Short task:
Format the rows from the line with "common name: Dwarf spike-rush" through the line with "genus: Eugenia" as a Markdown table with the columns No. and Line, one numbered row per line and blank lines omitted.

Dataset extract:
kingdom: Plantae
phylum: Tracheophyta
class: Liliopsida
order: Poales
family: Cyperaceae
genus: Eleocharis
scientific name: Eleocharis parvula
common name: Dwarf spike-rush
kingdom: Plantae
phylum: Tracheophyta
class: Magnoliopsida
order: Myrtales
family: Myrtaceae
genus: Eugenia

==

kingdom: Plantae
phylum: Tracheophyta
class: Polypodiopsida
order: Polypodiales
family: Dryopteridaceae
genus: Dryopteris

==

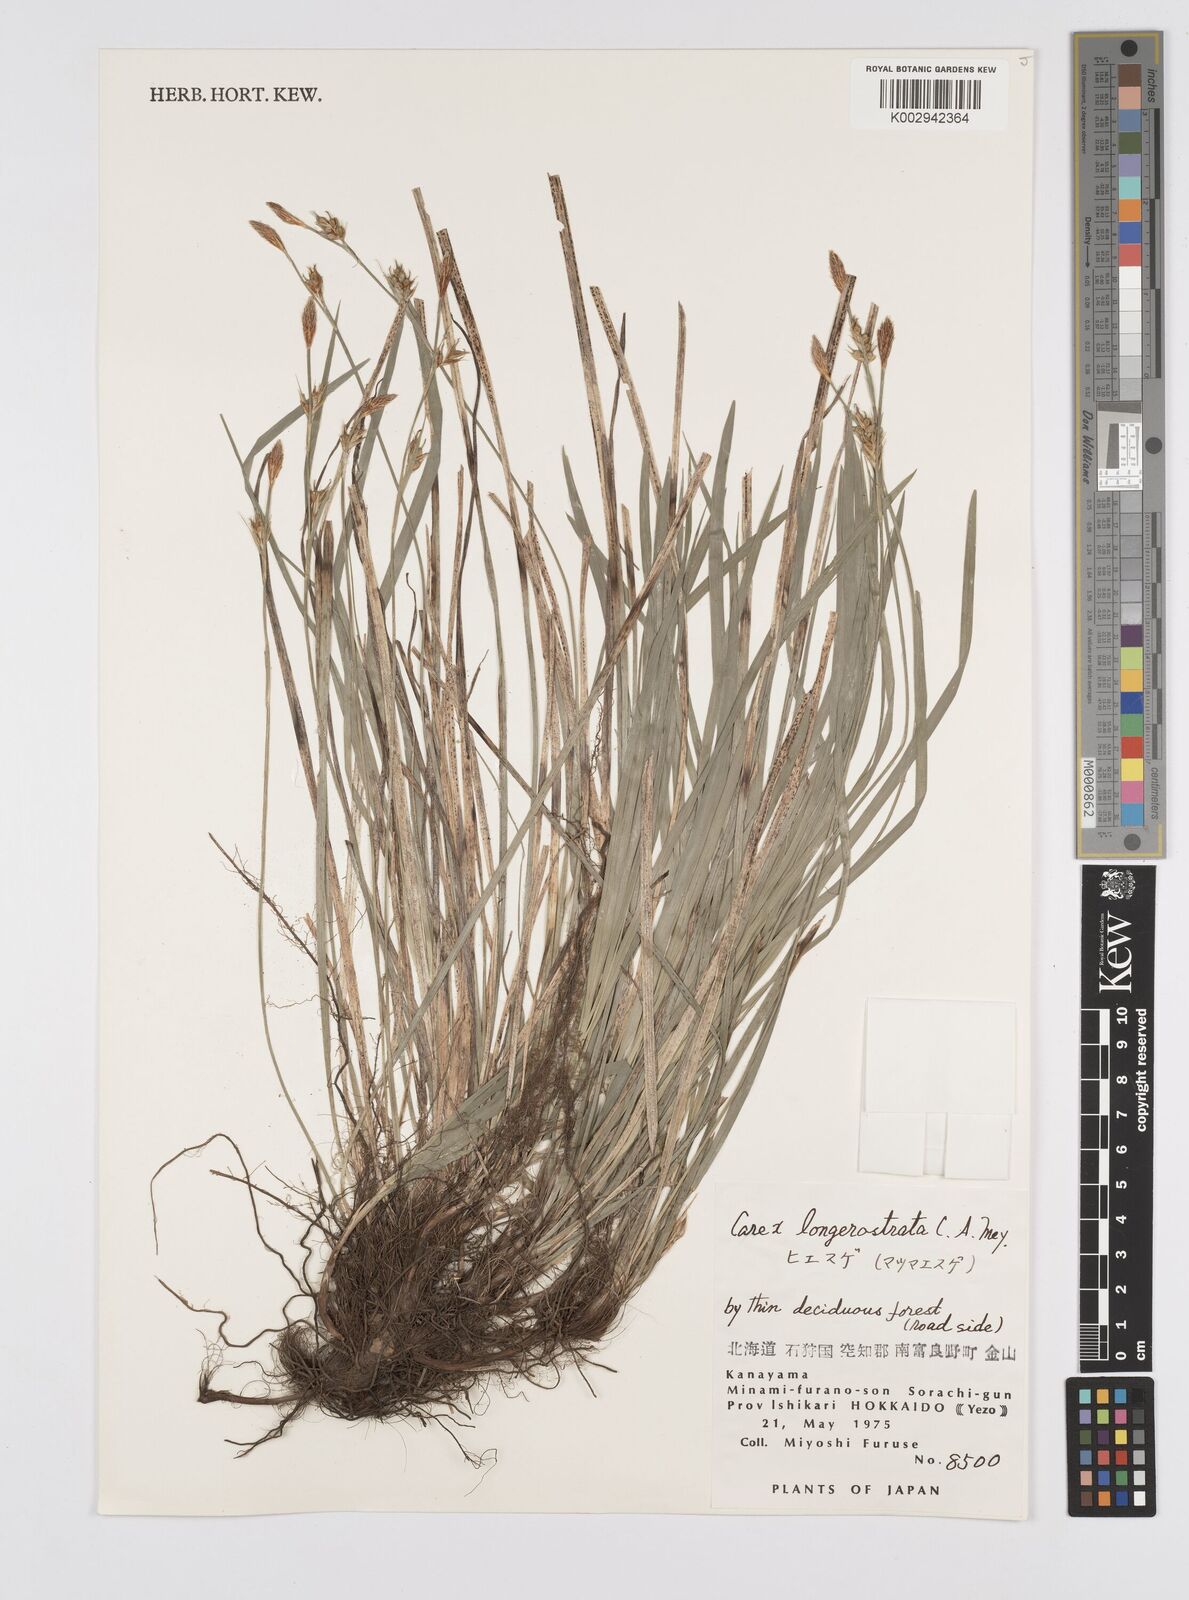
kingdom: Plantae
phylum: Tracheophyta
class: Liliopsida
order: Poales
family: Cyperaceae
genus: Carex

Solution for this problem:
| No. | Line |
|---|---|
| 1 | common name: Dwarf spike-rush |
| 2 | kingdom: Plantae |
| 3 | phylum: Tracheophyta |
| 4 | class: Magnoliopsida |
| 5 | order: Myrtales |
| 6 | family: Myrtaceae |
| 7 | genus: Eugenia |